That's where it gets fuzzy. Even though I've been diagnosed with BPD (and previously with depression as well), I still function very well in society. That said, I do occasionally end up displaying low-functioning behavior, like cutting and going into completely overload/breakdown territory, but that's pretty rare. I can take a decent amount of pressure before I start showing badly, and even then, I'm very against harming other people. (You would never see me calling the police on someone just to hurt them, throwing someone's clothes out, destroying their belongings, deliberately harming someone I care about, etc.) I've known at least one one other HF BPDer who behaved similarly. Both of us HF, but both being more focused on hurting ourselves *in some way* rather than hurting others - though others do end up getting hurt by the fallout. I don't think high-functioning/low-functioning just comes down to direction of harm, and there's definitely crossover.



argyle said:


> The problem with using labels like BPD is that dysfunctional traits don't cluster as closely as you'd like for a diagnostic category. Eg, if my very faulty memory holds, about a quarter of BPDs also qualify for an NPD diagnosis. Now, this sounds kind of acceptable, unless you consider that low-functioning BPD probably won't have co-morbid NPD - and then you're looking at really high comorbidity in high-functioning BPD.*
> 
> High-functioning BPDs, rather like NPDs, usually mask insane behavior from everyone except their SOs.


I wonder if having some co-morbid NPD traits assists with functioning in society (not close relationships, obviously) and aids a high-functioning BPDer in appearing okay to the world at large? Because NPDers seem to be better at keeping up appearances (at least superficially) on the whole.



argyle said:


> Low-functioning BPDs are typically treated more successfully than high-functioning BPDs - as hurting yourself, hurts. Hurting other people can just be fun.


Right, because they're a lot more obvious, and high-functioning BPDers can convince themselves (and to some degree, more distant others) that they're fine and don't need any help. I don't think it's usually about hurting other people for fun. And high-functioning BPDers definitely harm themselves as well, but maybe not as often via cutting, etc.



argyle said:


> @soul My wife is, within her limitations, one of the best, most honest, and bravest people I know. She is also pretty persistent at trying things that she is very bad at. I honor that. That said, there are personality-disordered people who, assuming they don't miraculously recover, would benefit society by withdrawing from it, voluntarily or otherwise.**


I'm glad that you can acknowledge her positive traits, too.
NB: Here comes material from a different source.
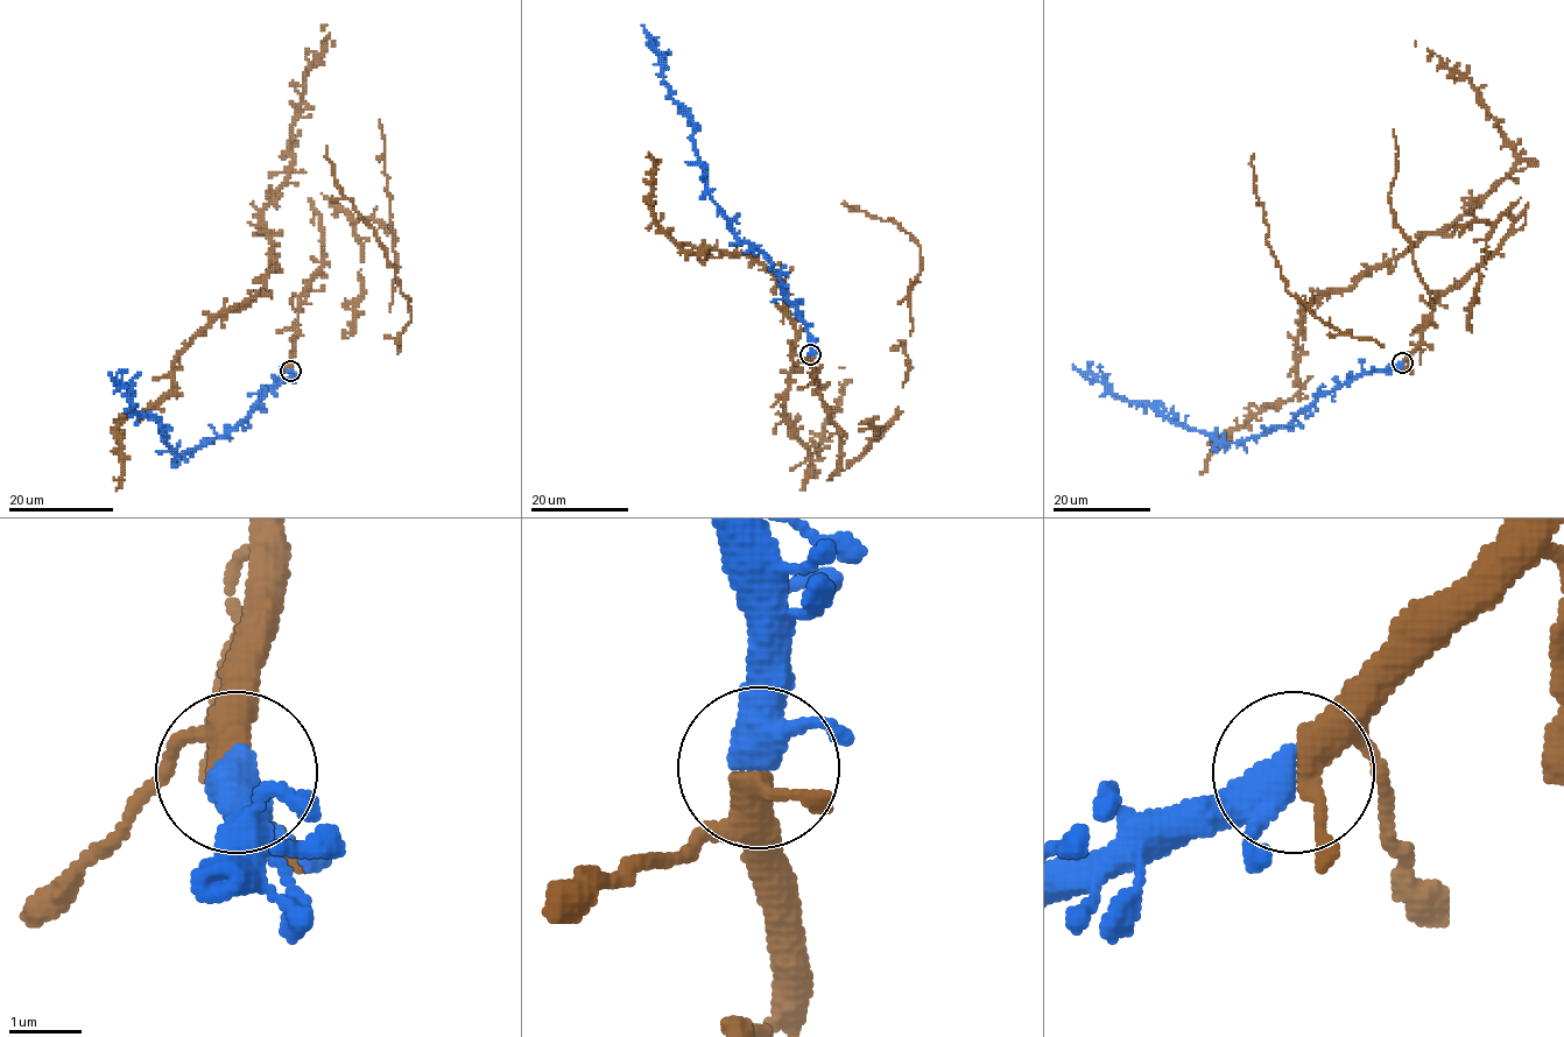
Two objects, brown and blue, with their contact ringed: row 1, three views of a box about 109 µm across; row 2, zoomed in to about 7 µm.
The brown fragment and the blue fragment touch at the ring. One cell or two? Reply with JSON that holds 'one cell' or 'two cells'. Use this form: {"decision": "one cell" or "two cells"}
{"decision": "one cell"}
It's true that there are people who are so disordered and so beyond help that they're a real danger to society and other people, but they're the minority. 



argyle said:


> *And really, the mixture of NPD/BPD is hard to live with. Imagine someone who can't be stable, who is in intense emotional pain, desperately insecure, and who does not empathize with other people's pain. Nothing like going to marriage counseling and listening to your wife explain that she feels perfectly justified in torturing someone who has hurt her feelings or failed to cater to her self-image.


 The BPD/NPD mix wouldn't necessarily include all the traits of NPD, nor would they always manifest in the same way. Someone could have NPD traits to some degree yet still have working empathy and be a caring person. I don't know how uncommon that combo is, but I know it's possible.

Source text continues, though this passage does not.